§ Stored data entries
##############################

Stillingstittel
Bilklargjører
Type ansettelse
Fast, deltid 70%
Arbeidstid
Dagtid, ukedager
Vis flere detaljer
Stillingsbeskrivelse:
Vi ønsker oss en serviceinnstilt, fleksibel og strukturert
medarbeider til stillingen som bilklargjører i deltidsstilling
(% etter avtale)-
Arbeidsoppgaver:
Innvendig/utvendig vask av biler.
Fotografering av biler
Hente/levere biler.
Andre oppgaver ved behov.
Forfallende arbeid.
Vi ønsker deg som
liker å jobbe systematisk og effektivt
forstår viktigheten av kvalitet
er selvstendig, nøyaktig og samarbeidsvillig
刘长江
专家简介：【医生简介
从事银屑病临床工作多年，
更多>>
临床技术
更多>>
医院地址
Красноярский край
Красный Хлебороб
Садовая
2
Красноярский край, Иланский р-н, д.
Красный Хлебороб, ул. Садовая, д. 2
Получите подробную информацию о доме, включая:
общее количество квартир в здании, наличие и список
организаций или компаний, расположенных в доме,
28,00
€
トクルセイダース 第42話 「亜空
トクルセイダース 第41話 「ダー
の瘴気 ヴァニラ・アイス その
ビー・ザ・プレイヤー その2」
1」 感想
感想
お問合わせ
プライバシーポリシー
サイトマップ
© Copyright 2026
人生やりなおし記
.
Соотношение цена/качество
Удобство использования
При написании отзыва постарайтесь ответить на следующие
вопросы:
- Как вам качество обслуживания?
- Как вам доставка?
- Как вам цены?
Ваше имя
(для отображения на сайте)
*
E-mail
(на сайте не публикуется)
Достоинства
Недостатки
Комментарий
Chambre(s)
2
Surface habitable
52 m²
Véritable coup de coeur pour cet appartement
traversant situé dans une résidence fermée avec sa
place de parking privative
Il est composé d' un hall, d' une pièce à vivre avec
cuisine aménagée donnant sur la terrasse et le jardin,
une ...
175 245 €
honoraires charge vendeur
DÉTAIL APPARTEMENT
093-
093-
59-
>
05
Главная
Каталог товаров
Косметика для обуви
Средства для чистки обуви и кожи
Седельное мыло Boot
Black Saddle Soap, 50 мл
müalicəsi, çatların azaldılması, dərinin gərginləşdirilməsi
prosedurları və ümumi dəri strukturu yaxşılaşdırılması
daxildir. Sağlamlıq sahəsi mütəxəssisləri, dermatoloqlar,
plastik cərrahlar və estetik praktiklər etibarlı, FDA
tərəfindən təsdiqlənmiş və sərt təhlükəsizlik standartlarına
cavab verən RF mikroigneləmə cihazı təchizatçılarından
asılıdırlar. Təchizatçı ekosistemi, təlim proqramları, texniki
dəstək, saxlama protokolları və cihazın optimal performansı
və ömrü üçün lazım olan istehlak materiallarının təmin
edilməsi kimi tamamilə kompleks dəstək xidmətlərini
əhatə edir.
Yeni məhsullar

##############################

§ EXERCISE REQUIREMENTS
Extract the lines from the first one through the one containing "Andre oppgaver ved behov.", both included, and reproduce them verbatim.

§ OUTPUT FOR THIS TASK
Stillingstittel
Bilklargjører
Type ansettelse
Fast, deltid 70%
Arbeidstid
Dagtid, ukedager
Vis flere detaljer
Stillingsbeskrivelse:
Vi ønsker oss en serviceinnstilt, fleksibel og strukturert
medarbeider til stillingen som bilklargjører i deltidsstilling
(% etter avtale)-
Arbeidsoppgaver:
Innvendig/utvendig vask av biler.
Fotografering av biler
Hente/levere biler.
Andre oppgaver ved behov.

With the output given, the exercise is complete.